According to a March 10th article in the Daily Telegraph, ministers will fight a case at the European Court of Human Rights in which two British women will seek to establish their right to display the cross. They will argue that “because it is not a “requirement” of the Christian faith, employers can ban the wearing of the cross and sack workers who insist on doing so,” the Telegraph reports.

It is the first time that the Government has been forced to state whether it backs the right of Christians to wear the symbol at work.

The Christian women bringing the case, Nadia Eweida and Shirley Chaplin, claim that they were discriminated against when their employers banned them from wearing a cross. They want the European Court to rule that this breached their human right to manifest their religion.

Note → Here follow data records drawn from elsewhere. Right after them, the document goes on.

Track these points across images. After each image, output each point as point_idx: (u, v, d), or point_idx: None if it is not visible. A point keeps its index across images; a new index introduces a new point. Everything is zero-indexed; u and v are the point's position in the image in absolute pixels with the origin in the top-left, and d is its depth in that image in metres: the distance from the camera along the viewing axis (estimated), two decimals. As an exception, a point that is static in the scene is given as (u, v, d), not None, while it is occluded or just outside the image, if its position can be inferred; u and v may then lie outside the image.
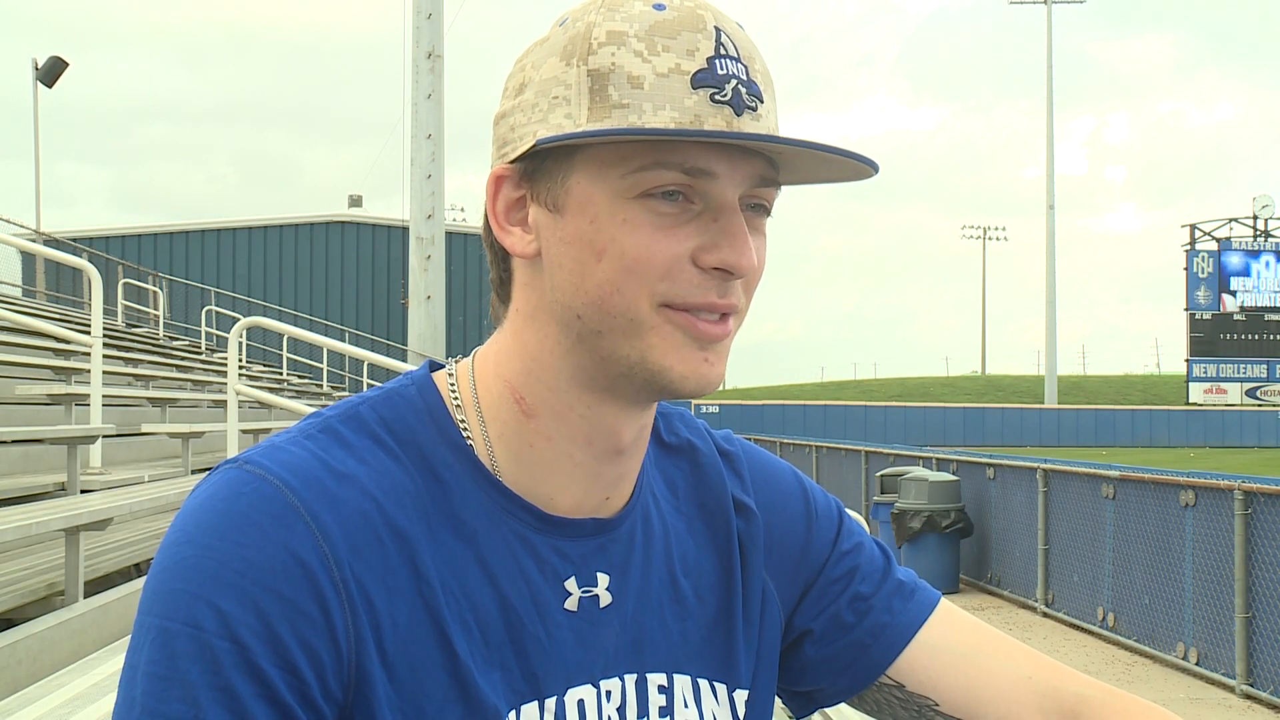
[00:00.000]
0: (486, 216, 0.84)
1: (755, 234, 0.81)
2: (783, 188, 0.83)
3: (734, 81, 0.78)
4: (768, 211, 0.83)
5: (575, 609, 0.85)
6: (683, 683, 0.89)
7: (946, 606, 1.00)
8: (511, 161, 0.82)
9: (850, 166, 0.79)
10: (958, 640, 0.98)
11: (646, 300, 0.78)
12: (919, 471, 11.67)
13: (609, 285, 0.78)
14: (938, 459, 12.66)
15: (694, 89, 0.76)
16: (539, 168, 0.80)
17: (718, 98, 0.77)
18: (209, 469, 0.82)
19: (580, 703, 0.84)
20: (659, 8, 0.78)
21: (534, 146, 0.79)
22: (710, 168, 0.77)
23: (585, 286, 0.79)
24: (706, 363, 0.80)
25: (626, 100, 0.76)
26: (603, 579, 0.86)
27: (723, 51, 0.78)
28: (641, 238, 0.77)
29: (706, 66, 0.77)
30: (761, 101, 0.79)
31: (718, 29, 0.79)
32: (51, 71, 20.76)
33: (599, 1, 0.80)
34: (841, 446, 17.37)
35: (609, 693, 0.85)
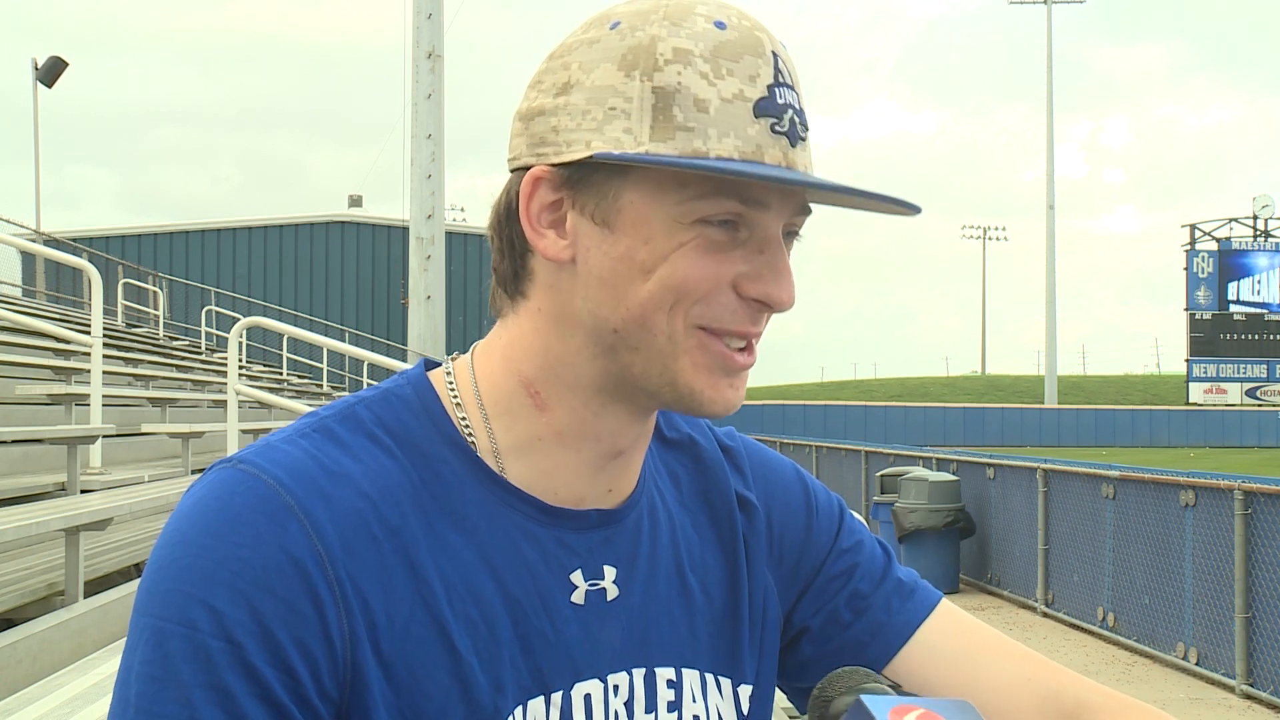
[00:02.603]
0: (514, 212, 0.82)
1: None
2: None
3: (790, 112, 0.78)
4: (798, 236, 0.83)
5: (582, 602, 0.84)
6: (691, 677, 0.89)
7: (946, 607, 0.99)
8: (554, 165, 0.80)
9: (887, 204, 0.79)
10: (956, 641, 0.97)
11: (683, 321, 0.78)
12: (919, 471, 11.67)
13: (652, 304, 0.78)
14: (938, 459, 12.65)
15: (756, 118, 0.76)
16: (586, 178, 0.79)
17: (777, 128, 0.77)
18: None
19: (587, 697, 0.83)
20: (720, 26, 0.77)
21: (590, 158, 0.77)
22: (766, 200, 0.78)
23: (627, 303, 0.78)
24: (733, 389, 0.82)
25: (691, 123, 0.75)
26: (609, 572, 0.86)
27: (780, 79, 0.78)
28: (693, 261, 0.77)
29: (768, 95, 0.77)
30: (808, 130, 0.80)
31: (774, 54, 0.78)
32: (51, 71, 20.76)
33: (659, 12, 0.78)
34: (841, 446, 17.35)
35: (616, 687, 0.85)
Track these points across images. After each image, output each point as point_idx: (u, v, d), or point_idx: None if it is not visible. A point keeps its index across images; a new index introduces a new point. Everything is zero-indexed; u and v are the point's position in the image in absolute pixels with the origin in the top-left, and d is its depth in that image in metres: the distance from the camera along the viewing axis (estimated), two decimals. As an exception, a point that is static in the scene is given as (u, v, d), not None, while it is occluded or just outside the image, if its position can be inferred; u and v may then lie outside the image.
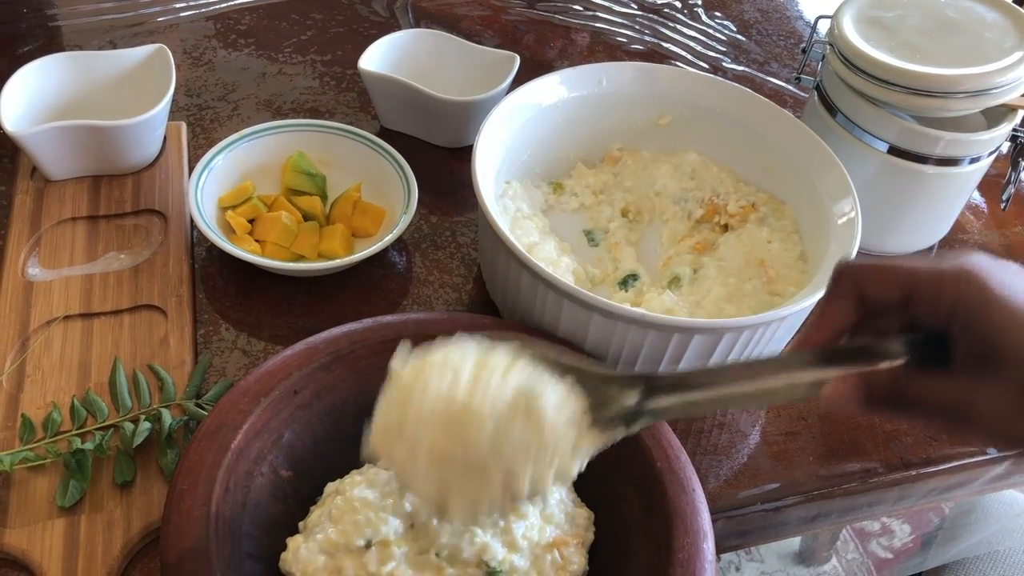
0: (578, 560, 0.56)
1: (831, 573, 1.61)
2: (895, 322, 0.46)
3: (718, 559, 1.55)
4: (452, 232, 0.82)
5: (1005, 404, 0.41)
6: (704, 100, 0.81)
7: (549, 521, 0.56)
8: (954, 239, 0.89)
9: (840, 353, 0.47)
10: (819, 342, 0.47)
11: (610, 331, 0.63)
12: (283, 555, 0.54)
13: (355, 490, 0.56)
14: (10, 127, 0.73)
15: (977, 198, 0.94)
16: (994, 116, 0.79)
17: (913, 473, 0.71)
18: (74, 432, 0.62)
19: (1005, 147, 0.81)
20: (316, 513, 0.56)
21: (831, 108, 0.81)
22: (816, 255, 0.71)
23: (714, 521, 0.57)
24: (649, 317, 0.61)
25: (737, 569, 1.62)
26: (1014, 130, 0.79)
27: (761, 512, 0.67)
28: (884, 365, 0.45)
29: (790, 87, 1.06)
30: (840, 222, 0.69)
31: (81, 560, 0.56)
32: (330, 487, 0.58)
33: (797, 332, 0.57)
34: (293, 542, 0.54)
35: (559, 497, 0.58)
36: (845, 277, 0.47)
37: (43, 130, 0.74)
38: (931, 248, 0.87)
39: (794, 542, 1.63)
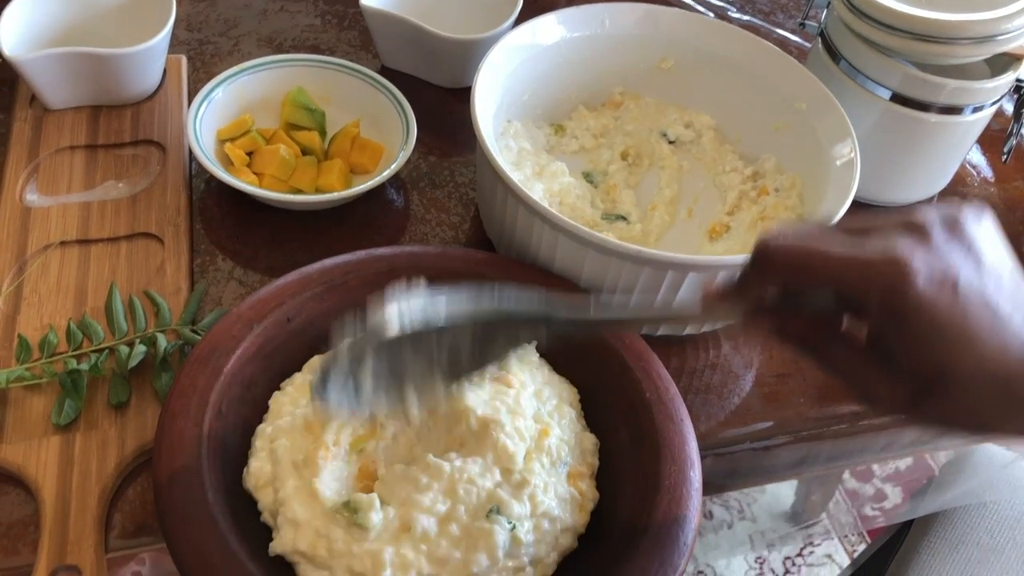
0: (592, 493, 0.57)
1: (822, 533, 1.62)
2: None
3: (711, 505, 1.55)
4: (451, 172, 0.82)
5: (896, 392, 0.42)
6: (706, 44, 0.80)
7: (560, 453, 0.56)
8: (954, 191, 0.89)
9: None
10: (733, 304, 0.45)
11: (605, 266, 0.63)
12: (243, 473, 0.55)
13: (289, 387, 0.58)
14: (9, 52, 0.73)
15: (978, 154, 0.94)
16: (998, 65, 0.79)
17: (902, 418, 0.71)
18: (70, 354, 0.62)
19: (1007, 104, 0.81)
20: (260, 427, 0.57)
21: (835, 55, 0.80)
22: (814, 197, 0.71)
23: (703, 458, 0.57)
24: (645, 253, 0.61)
25: (729, 527, 1.63)
26: (1017, 80, 0.78)
27: (750, 450, 0.68)
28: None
29: (795, 37, 1.05)
30: (838, 163, 0.69)
31: (76, 476, 0.57)
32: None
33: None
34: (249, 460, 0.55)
35: (571, 417, 0.58)
36: (767, 260, 0.42)
37: (42, 56, 0.73)
38: (931, 199, 0.87)
39: (787, 501, 1.64)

Lord Alton of Liverpool told the Dignitatis Humanae Institute: “In the most subtle way, we in Britain are again seeing religious freedom – a liberty that underpins all the others – under threat. And again it is Christians who are being unjustly targeted, not members of other religions.”

The Catholic peer, who heads the Cross Party Working Group on Human Dignity, added: “What makes this stance particularly strange is that only last month the leader of a British Government delegation on a visit to the Vatican warned that the UK was under threat from a rising tide of “militant secularisation” reminiscent of “totalitarian regimes.” Is the Government therefore now consciously willing to lead the country down this path?”